▶ [Task description]:
Return the material below verbatim, but leave the pictures out.

▶ [Provided material]:
-- -- --

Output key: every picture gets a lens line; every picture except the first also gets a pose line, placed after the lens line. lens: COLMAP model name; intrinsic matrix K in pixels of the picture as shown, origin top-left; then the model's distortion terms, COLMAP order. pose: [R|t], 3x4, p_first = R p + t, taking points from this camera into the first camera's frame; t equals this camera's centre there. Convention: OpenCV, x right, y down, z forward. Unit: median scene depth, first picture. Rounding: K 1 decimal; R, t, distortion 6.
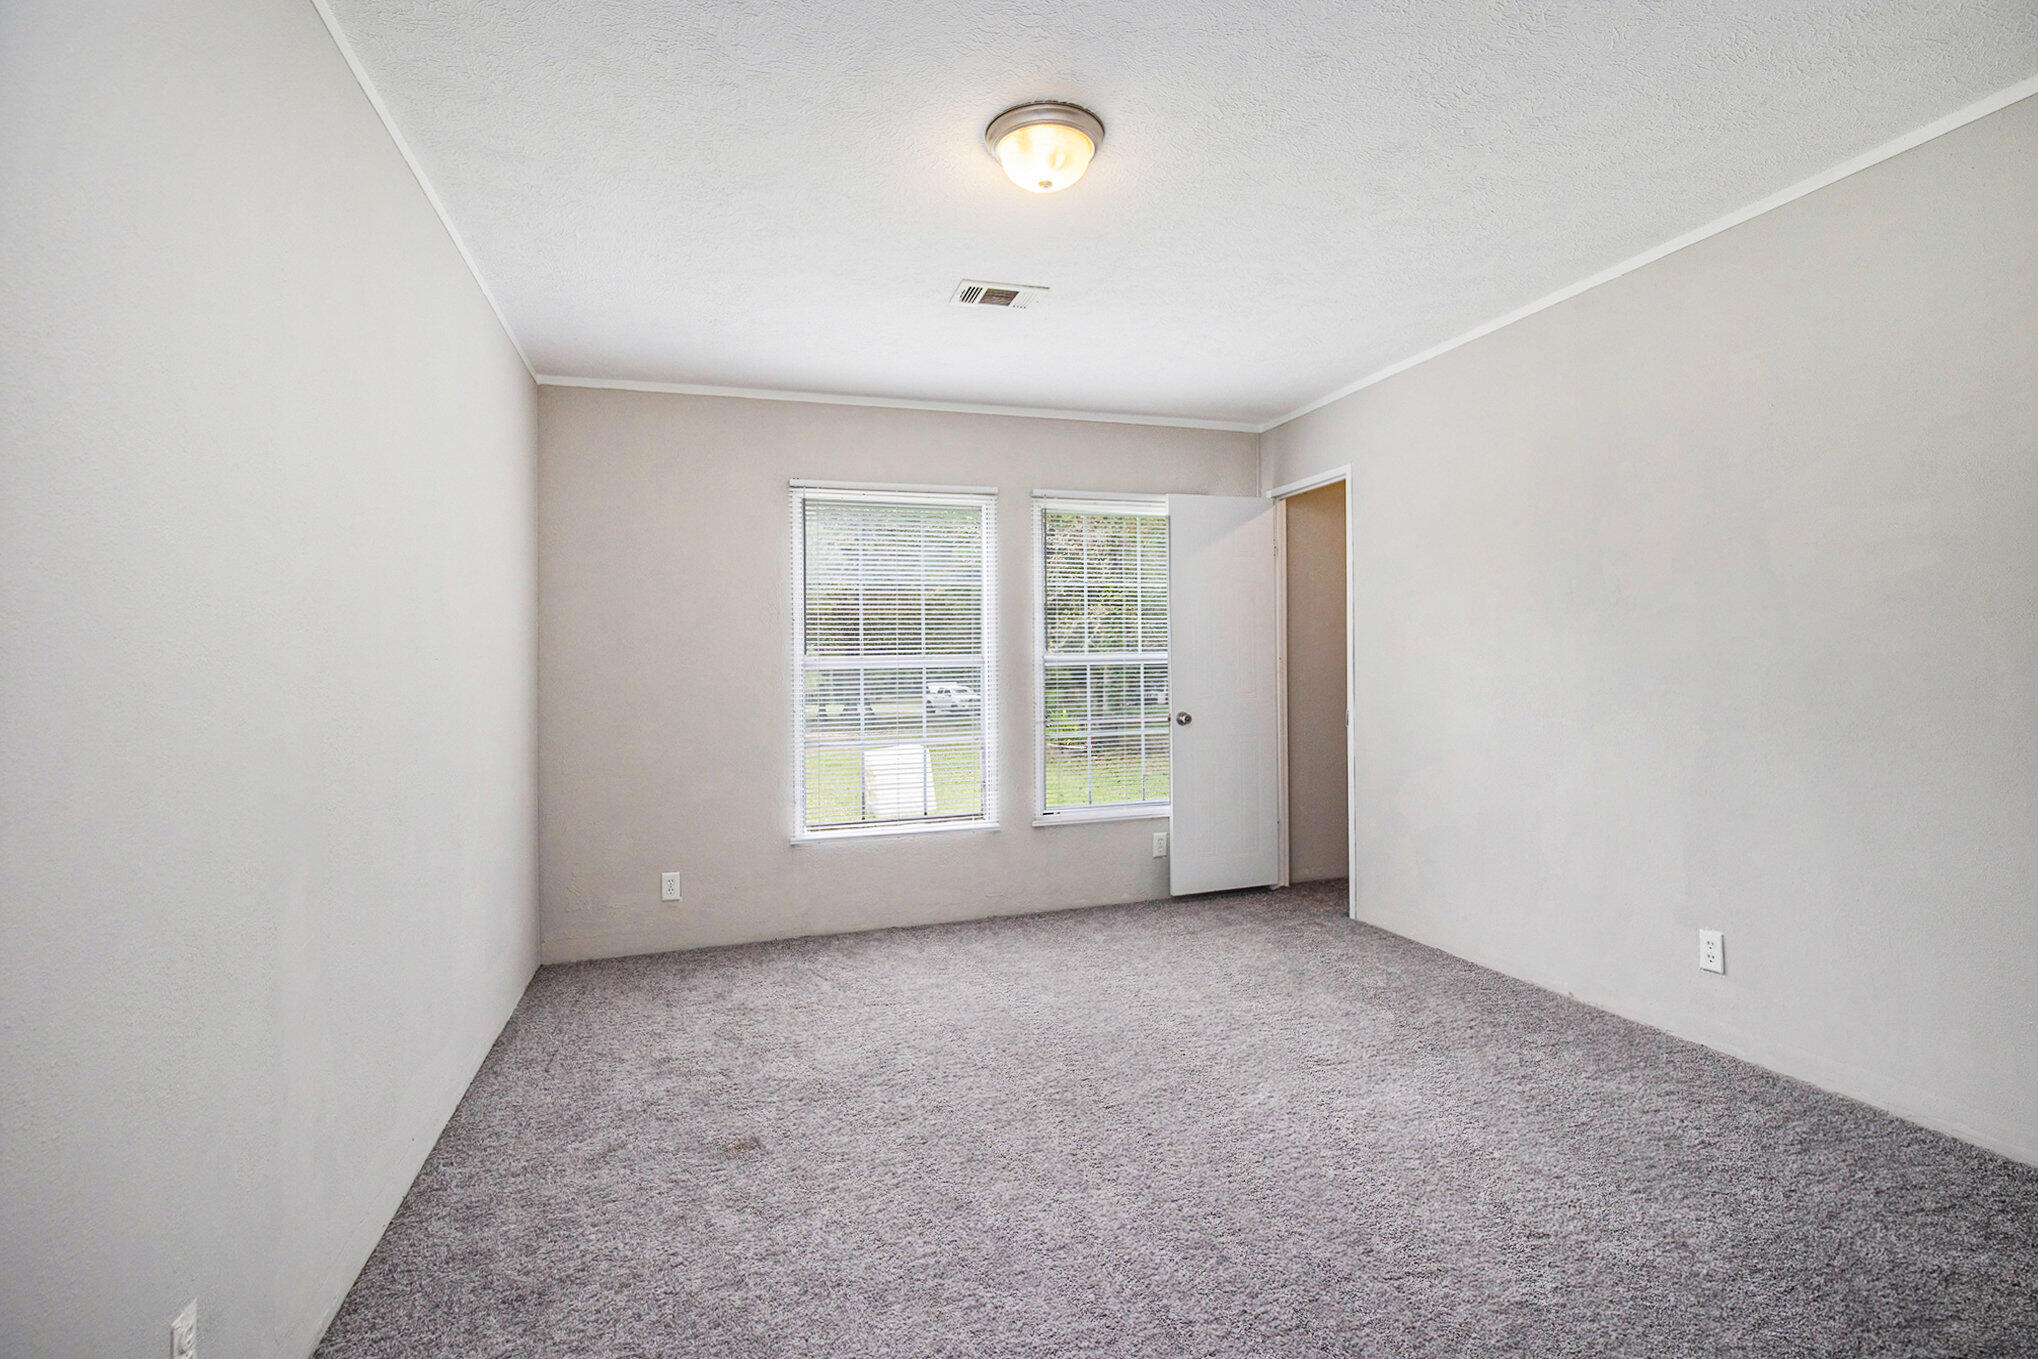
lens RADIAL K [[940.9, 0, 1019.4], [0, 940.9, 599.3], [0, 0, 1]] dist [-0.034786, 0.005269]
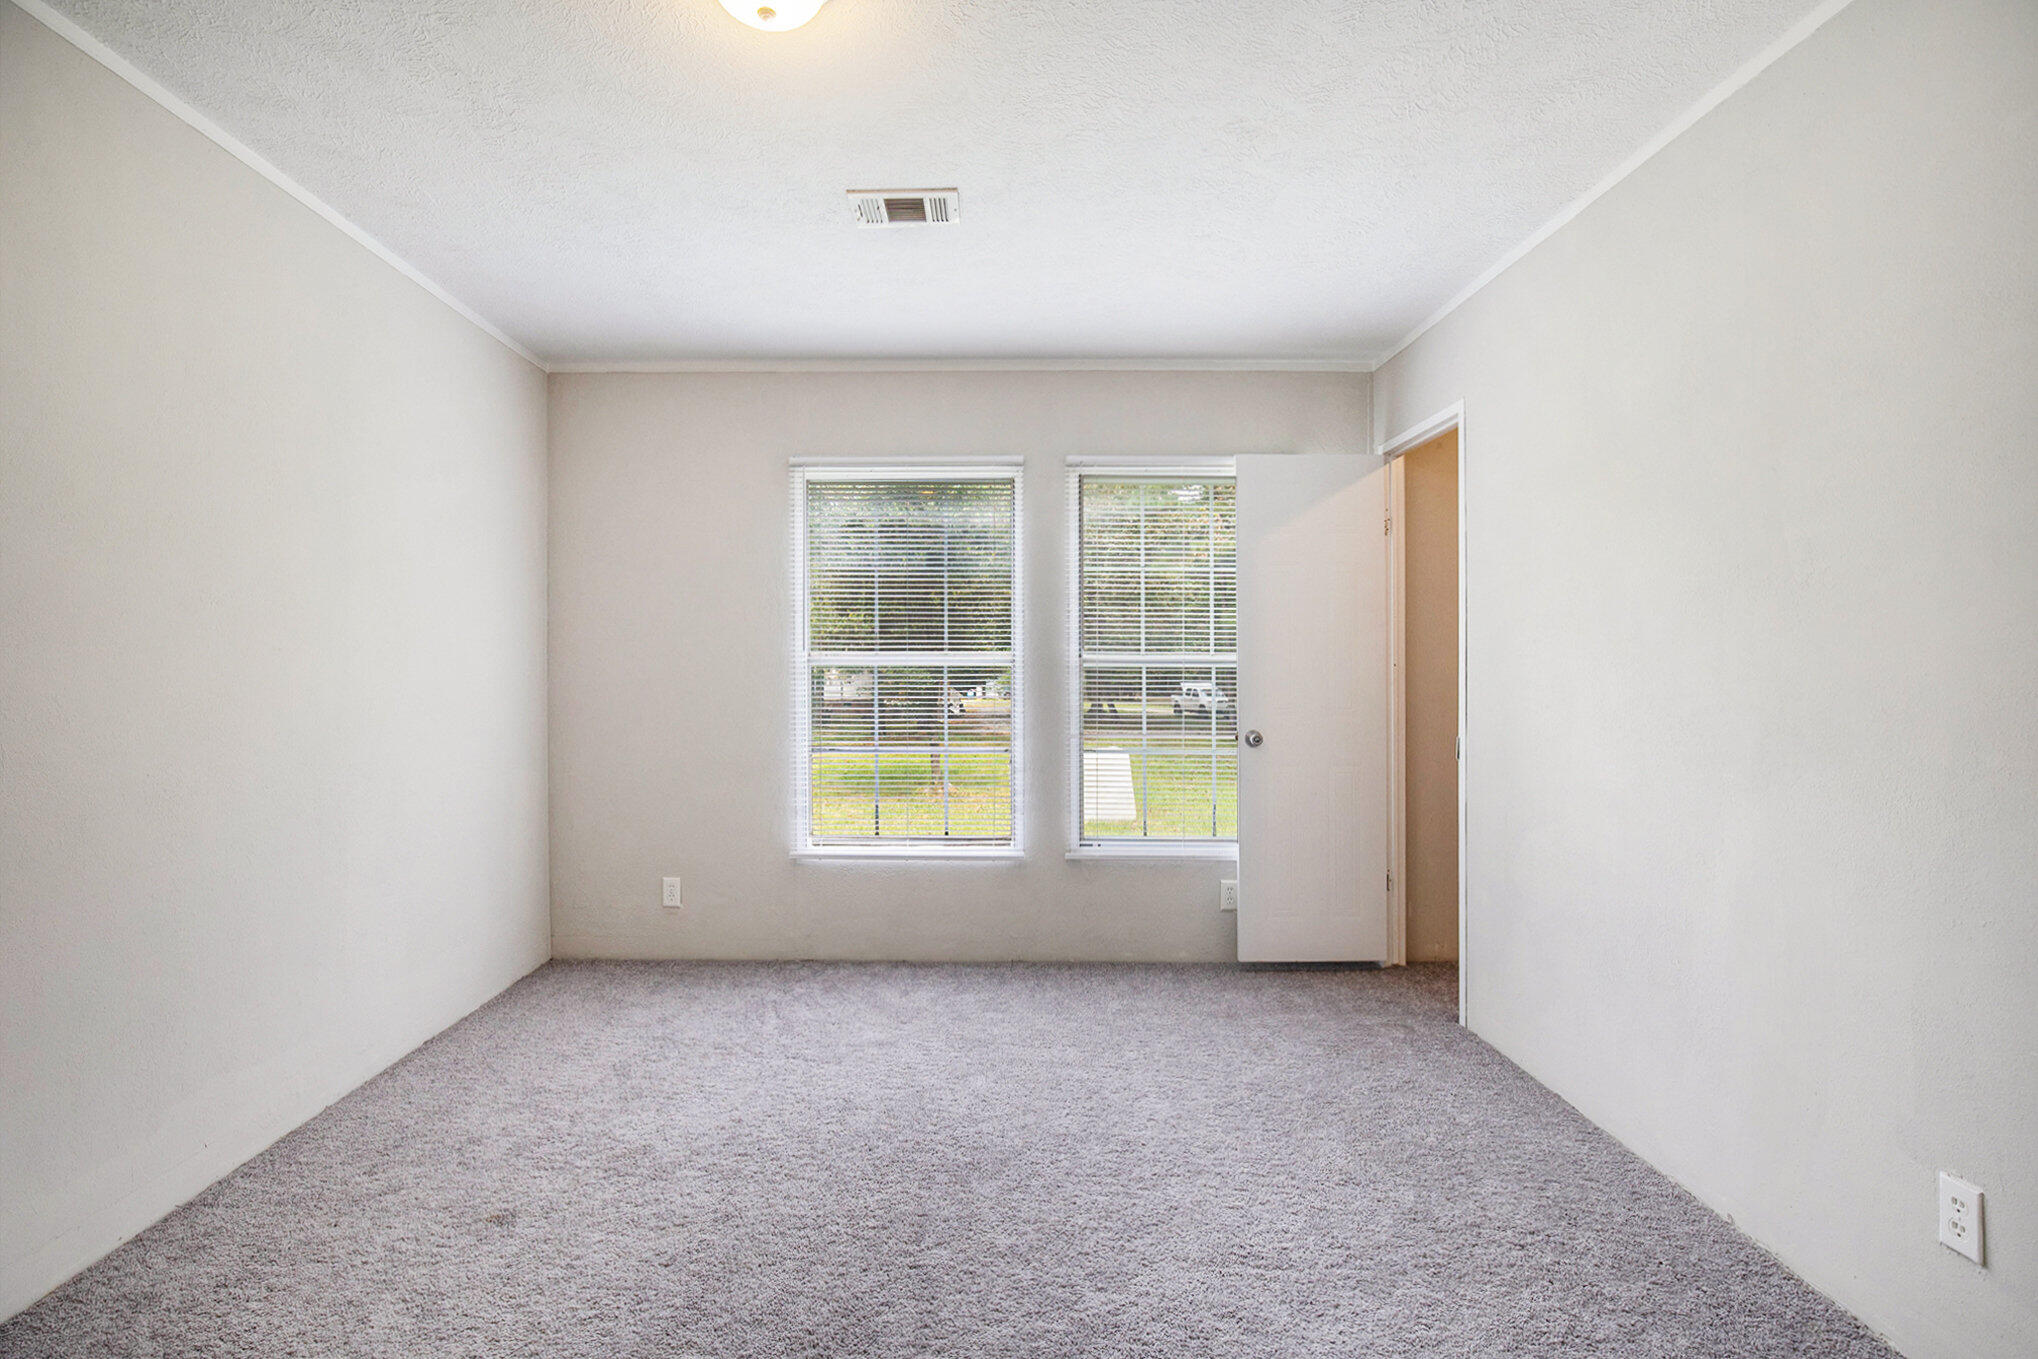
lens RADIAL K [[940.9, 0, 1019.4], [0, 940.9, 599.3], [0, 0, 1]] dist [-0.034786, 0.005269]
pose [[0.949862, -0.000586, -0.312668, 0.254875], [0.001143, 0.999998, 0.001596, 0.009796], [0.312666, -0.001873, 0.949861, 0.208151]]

-- -- --

▶ [Answer to this task]:
Output key: every picture gets a lens line; every picture except the first also gets a pose line, placed after the lens line. lens: COLMAP model name; intrinsic matrix K in pixels of the picture as shown, origin top-left; then the model's distortion terms, COLMAP order. pose: [R|t], 3x4, p_first = R p + t, taking points from this camera into the first camera's frame; t equals this camera's centre there. Convention: OpenCV, x right, y down, z forward. Unit: median scene depth, first picture. Rounding: K 1 decimal; R, t, distortion 6.
lens RADIAL K [[940.9, 0, 1019.4], [0, 940.9, 599.3], [0, 0, 1]] dist [-0.034786, 0.005269]
lens RADIAL K [[940.9, 0, 1019.4], [0, 940.9, 599.3], [0, 0, 1]] dist [-0.034786, 0.005269]
pose [[0.949862, -0.000586, -0.312668, 0.254875], [0.001143, 0.999998, 0.001596, 0.009796], [0.312666, -0.001873, 0.949861, 0.208151]]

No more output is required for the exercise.